Investors have punished the stock based on fears of escalating regulatory risk and worries over Gilead’s future product pipeline—but these fears are overblown. Gilead’s earnings power and cash flow generation are not being properly appreciated by the market, and investors should take advantage of this buying opportunity.

Gilead Stock Chart

Gilead's Excellent Earnings Power

Gilead reported fourth-quarter net profit of $4.68 billion, or $3.18 per share. That represented excellent growth of 45% from $3.49 billion, or $2.18 per share, in the same quarter one year ago. Earnings, adjusted for one-time items, came to $3.32 per share. That result easily beat analyst expectations, which called for earnings of $2.99 per share. Revenue was also a strong beat. Sales grew 16% year over year, to $8.51 billion for the quarter, while analysts expected $8.11 billion.

Still, investors remain very cautious. The market is not convinced that Gilead can continue growing earnings going forward. There is a great deal of concern over Gilead’s top two Hepatitis C drugs, Harvoni and Sovaldi. These products represent 58% of Gilead’s total revenue by themselves, which is a concern because their growth is slowing due to high costs. Insurers are likely to demand significant price cuts since the cost of the drugs is so high. As a result, investors aren’t convinced in Gilead’s future earnings trajectory—but the worries appear overblown. As of the end of 2015, Gilead held $26.2 billion of cash, cash equivalents, and marketable securities on its balance sheet. The company also generated $20 billion of operating cash flow last year. This means Gilead generates so much cash flow that it can simply acquire a company to supplement its future drug pipeline.

Gilead expects at least $30 billion in product sales in 2016. Compared to 2015, that would indeed represent a decline, but just a 6% decline year over year. It would not be difficult to offset this with organic growth from new products currently under development, as well as bolt-on growth through acquisitions.

Future Dividend Growth Expectations

As demonstrated earlier, Gilead is a tremendous generator of cash flow.
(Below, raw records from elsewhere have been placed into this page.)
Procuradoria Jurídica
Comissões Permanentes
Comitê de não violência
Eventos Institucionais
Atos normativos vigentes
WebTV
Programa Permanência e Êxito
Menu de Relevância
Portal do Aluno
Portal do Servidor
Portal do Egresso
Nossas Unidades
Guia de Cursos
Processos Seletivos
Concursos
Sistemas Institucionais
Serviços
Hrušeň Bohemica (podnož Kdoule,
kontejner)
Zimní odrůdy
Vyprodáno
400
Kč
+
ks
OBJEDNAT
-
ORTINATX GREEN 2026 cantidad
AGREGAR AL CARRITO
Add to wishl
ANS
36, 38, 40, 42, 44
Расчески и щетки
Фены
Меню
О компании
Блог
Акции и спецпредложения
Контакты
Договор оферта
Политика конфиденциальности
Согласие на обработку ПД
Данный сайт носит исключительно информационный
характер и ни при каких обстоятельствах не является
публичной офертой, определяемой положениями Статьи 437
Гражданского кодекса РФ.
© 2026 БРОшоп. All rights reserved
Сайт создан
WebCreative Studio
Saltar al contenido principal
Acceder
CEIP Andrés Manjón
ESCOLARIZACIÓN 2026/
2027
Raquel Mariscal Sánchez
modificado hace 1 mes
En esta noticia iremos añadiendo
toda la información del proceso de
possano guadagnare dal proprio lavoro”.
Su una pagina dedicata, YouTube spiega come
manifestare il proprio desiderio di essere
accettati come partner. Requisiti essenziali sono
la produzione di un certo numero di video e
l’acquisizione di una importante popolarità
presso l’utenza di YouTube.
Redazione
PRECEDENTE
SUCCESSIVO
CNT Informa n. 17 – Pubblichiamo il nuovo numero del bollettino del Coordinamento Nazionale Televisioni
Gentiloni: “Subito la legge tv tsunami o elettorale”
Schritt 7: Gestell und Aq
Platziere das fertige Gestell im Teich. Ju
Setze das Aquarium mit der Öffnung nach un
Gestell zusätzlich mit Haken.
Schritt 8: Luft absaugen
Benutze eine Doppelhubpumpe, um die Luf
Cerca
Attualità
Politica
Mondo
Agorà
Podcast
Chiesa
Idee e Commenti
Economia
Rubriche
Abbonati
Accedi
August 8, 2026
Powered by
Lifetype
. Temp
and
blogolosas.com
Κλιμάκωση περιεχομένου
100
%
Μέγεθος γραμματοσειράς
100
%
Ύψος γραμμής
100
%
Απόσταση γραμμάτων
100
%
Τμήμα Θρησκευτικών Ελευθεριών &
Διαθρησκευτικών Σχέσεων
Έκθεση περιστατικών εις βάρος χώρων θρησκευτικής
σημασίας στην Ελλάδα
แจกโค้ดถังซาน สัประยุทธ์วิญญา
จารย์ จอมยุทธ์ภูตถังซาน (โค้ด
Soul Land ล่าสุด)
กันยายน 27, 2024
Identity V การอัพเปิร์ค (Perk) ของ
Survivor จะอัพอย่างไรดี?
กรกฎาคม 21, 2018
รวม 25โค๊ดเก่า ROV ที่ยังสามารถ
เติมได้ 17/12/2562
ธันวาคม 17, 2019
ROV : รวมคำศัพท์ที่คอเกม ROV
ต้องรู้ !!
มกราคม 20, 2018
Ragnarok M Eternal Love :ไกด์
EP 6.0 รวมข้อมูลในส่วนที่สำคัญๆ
This in itself will help fuel dividend growth going forward. Another factor that will boost its dividend growth is that its payout ratio is very low. Gilead’s current annualized dividend represents just 14% of its trailing 12-month earnings per share. That means the company could continue to raise its dividend at significant rates, even if earnings growth stalls, and still would not jeopardize its financial position.

As a result, it is not unreasonable to expect 15% dividend growth each year going forward. Under this assumption, future dividend growth will take the annualized payout to $2.88 per share by 2020. This represents a 3.4% yield based on today’s stock price.

Gilead Dividend Growth

The Bottom Line

Gilead stock should be very attractive to value and income investors. Shares trade for just 7 times trailing 12-month earnings per share and 6 times forward EPS estimates. In addition, Gilead’s 2% dividend yield and the likelihood of at least 10% dividend growth in the next several years provide significant future income potential.

Investors are highly concerned about the future earnings trajectory for Gilead, but this seems like a short-term change in sentiment. It should easily be able to obtain revenue growth by acquiring a smaller competitor. It can generate future earnings growth by realizing cost synergies from any potential takeover, as well as from the benefits of its $10 billion stock buyback program. This will allow Gilead to continue increasing earnings and dividends. Therefore, Gilead should remain a top dividend stock pick.